年輕女人沉默了,半天沒有吱聲,最後,當在場的人都以為她要拒絕的時候,她卻突然笑了,站起身,神情之間顯得有些無所謂,說:“不就是屍檢嗎,人都死了,還怕什麽?難道會疼?鬼才相信!你們愛怎麽檢查就怎麽檢查吧,和我沒關係,屍體呢,我也不打算領回去了,檢查完後,你們愛怎麽處理就怎麽處理,我可沒錢給他買墓地。現在買個墓地貴得要死!捐了了事。”撂下這幾句話後,這個女人邁著輕盈的步子,不緊不慢地走出刑警隊辦公室,很快就消失在了眾人的視線之中。

“我說頭兒啊,我們到底該為那位卓醫生感到慶幸還是悲哀呢?”老李對這個女人感到很無語,憤憤不平地說,“同樣作為男人,尤其是有老婆的男人,我真難以想象,他們這種日子是怎麽過下去的,這個女人對老公可是一點感情都沒有,當初又結哪門子的婚呢?”

“周瑜打黃蓋,一個願打一個願挨唄。現在呢,人也死了,我想也就不應該再去評判了,蘿卜青菜各有所愛吧!”童小川伸了個懶腰,“總之,要我說,這個女人的作案嫌疑並不大。但是你還是派人去查一下她的底細比較好。”

“好的,我馬上去。”老李收拾完桌麵上的筆記本,走出了辦公室。

晚上8點剛過,街頭下起了淅淅瀝瀝的小雨,但是同心酒吧一點都沒有受到壞天氣的影響,生意依然很好,門庭若市。童小川刻意換了一身便裝,推門走進了酒吧。

他很清楚,在這種行走在道德邊緣的地方,很多人是不會隨隨便便把秘密告訴警方的。而卓佳鑫在臨死之前唯一來過的地方就是這裏,既然卓佳鑫老婆的殺人嫌疑並不大,酒吧的監控錄像又看不出什麽反常的地方,那麽,剩下的答案就隻能來這裏尋找了。

“第一次來吧?要什麽?”酒保伸手從頂上的架子裏取下一個空酒杯放在吧台上。

童小川坐了下來:“來杯中性曼哈頓。”

酒保抬頭看了他一眼,顯得很意外:“您的口味真是有些與眾不同呢。不過,是否考慮換一杯?我們這兒有很多種類,可以供您隨意挑選。”

“怎麽了?需要我教你嗎?”童小川優雅地笑了笑,“黑麥威士忌1盎司,幹味美思2/3盎司,安哥斯特拉苦精1滴,最正宗的做法是先在酒杯中加入冰塊,依次注入我前麵所說的酒類,攪勻後過濾就可以了,別忘了最後給我加上一片檸檬,我要青檸檬。幹嘛還傻瞪著我?”

酒保尷尬地笑了笑,轉身走向後麵的酒櫃。

剛鬆了口氣,耳邊就傳來了輕輕的鼓掌聲,童小川回頭一看,是個30多歲的女人,一身紫色的天鵝絨旗袍,曼妙的身材被旗袍映襯得恰到好處。由於她站在背對著照明燈的地方,童小川看不清楚對方的長相。

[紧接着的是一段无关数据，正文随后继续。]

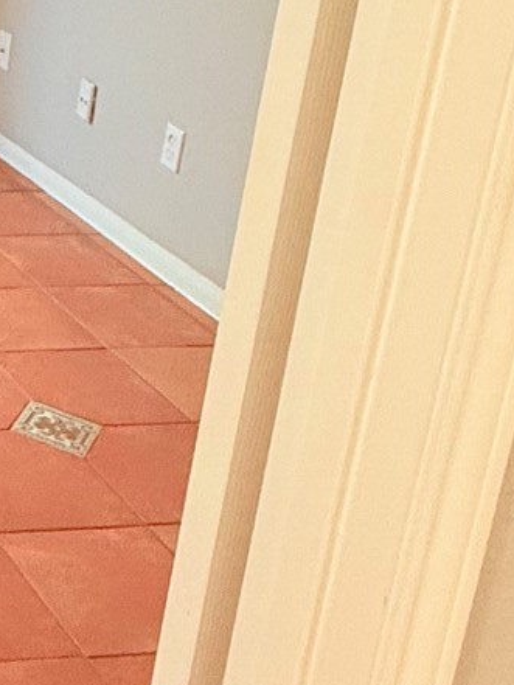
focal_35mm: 65
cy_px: -12
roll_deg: -2.1
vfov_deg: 27.9
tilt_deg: -12.6
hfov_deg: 17.0
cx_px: -502
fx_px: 1286
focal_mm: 2.22
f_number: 2.2
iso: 250
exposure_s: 1/120
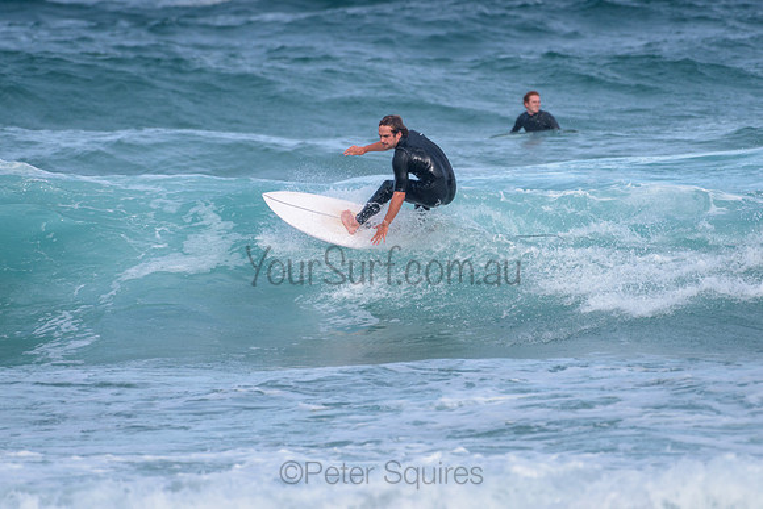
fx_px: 12989
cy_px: 197
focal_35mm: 613
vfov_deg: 2.2
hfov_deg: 3.4
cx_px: 406
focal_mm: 500
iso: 280
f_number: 5.6
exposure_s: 1/2000
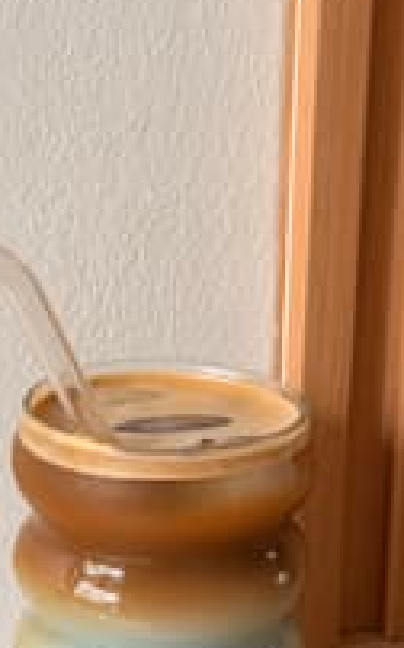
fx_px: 1517
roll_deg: -0.3
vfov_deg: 24.0
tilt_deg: -19.5
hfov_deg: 15.2
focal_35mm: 86
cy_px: 448
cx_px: 176
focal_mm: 6.76
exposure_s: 1/68
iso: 100
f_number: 1.78
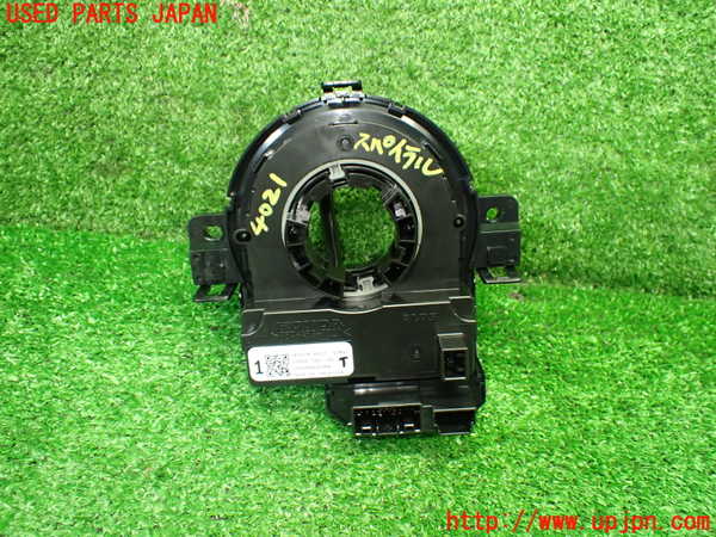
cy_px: 268
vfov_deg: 46.8
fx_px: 621
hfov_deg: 60.0
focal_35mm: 30
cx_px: 358
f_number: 2.3
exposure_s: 1/80
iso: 800
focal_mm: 5.4
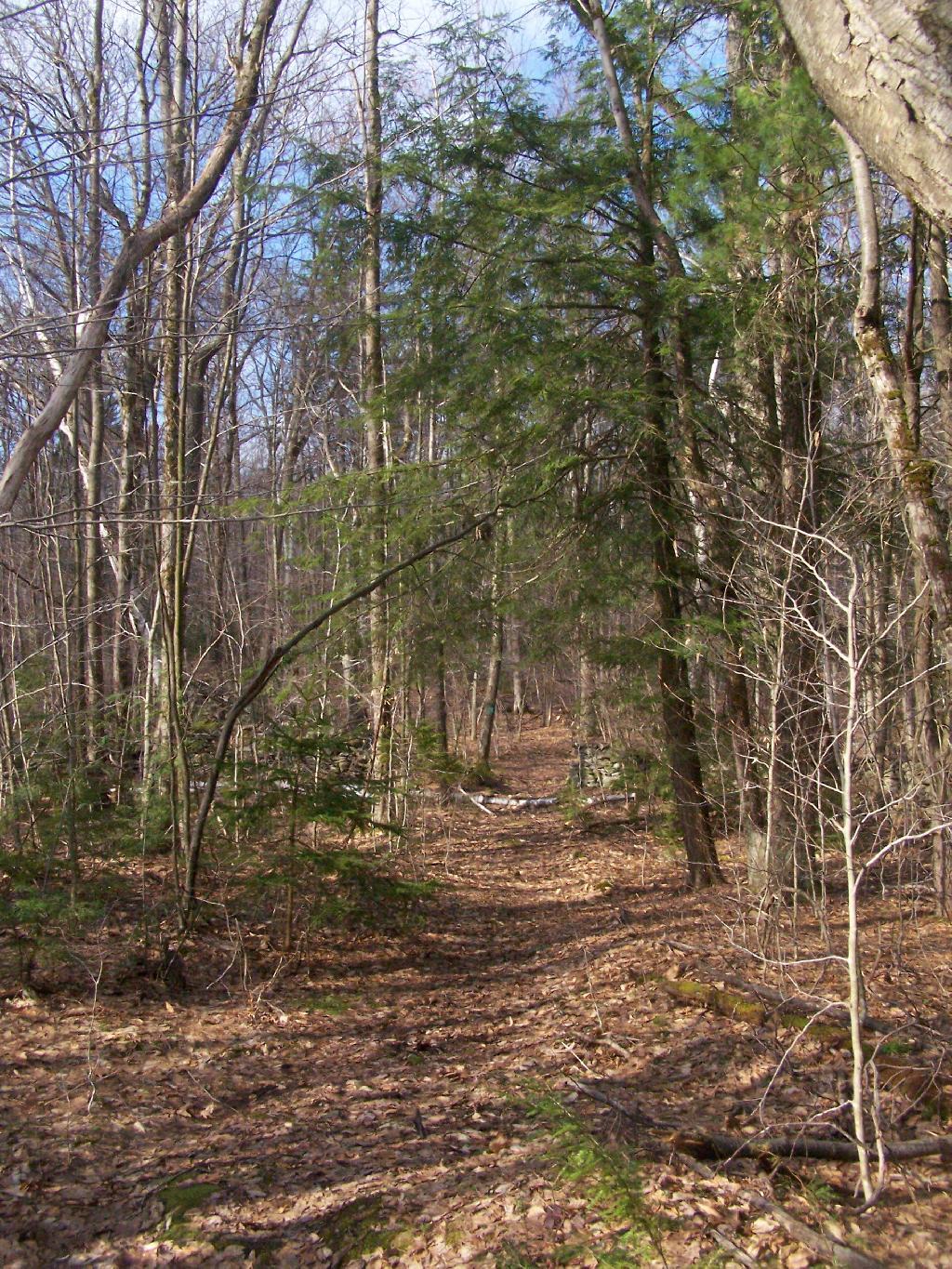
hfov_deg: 37.7
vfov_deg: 49.0
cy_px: 634
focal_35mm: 38
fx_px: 1393
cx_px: 476
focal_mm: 6.3
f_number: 5.6
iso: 400
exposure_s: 1/640
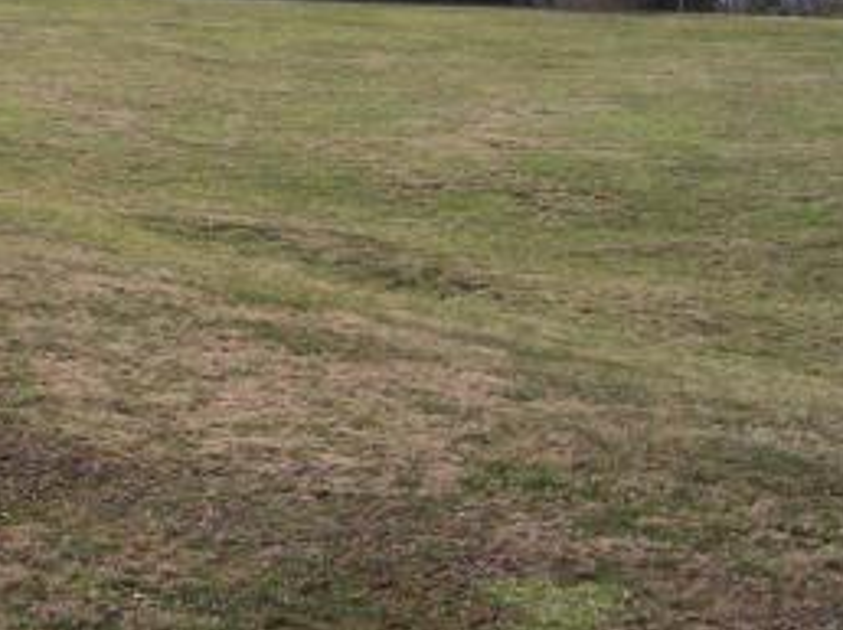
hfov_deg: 23.0
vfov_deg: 17.8
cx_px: -26
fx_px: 1971
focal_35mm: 81
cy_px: 11
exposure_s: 1/480
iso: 80
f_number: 4.8
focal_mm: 6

“厲害,真看不出來,原來你對雞尾酒的調配竟然這麽熟悉。”女人走到童小川身旁,隨意地靠在了吧台上,麵帶笑容地看著他,“‘中性曼哈頓’又叫‘完美型曼哈頓’,是雞尾酒中最值得尊敬的一種,口味也是最獨特的。但是我很少見到來這兒的客人一開口就點這個的。你很麵生,是第一次來嗎?”

童小川伸手拿起冰涼的酒杯,輕輕嗅了嗅,臉上露出滿意的神情:“第一次和第二次又有什麽區別?想來就來。”

女人很是驚訝,她湊到童小川身邊坐了下來,說:“在我們這個地方,確實是來去隨意。我叫阿倩,很高興認識你。”

童小川點了下頭,說:“倩姐,需要喝什麽?我請客。”他伸手示意酒保也給阿倩來一杯同樣的。

阿倩的眼神越發顯得迷離,她笑著擺了擺手:“帥哥,不用對我這麽好吧。這份情我可擔當不起。還是,你有求於我啊?”

“我能求你什麽啊?”童小川笑眯眯地看著她,“還有啊,恕我直言,你並不是這裏的老板,對不對?”

阿倩一愣,輕輕點頭:“不錯,我和少卿是閨密,也經常過來捧場。現在她不在,我算過來幫幫忙吧。”

“哦?你認識汪老板?”童小川把酒杯輕輕推到阿倩麵前,“我和汪老板也算是有幾麵之交,關係也很好。我這幾天過來都沒有看到她,正奇怪她去哪裏了?”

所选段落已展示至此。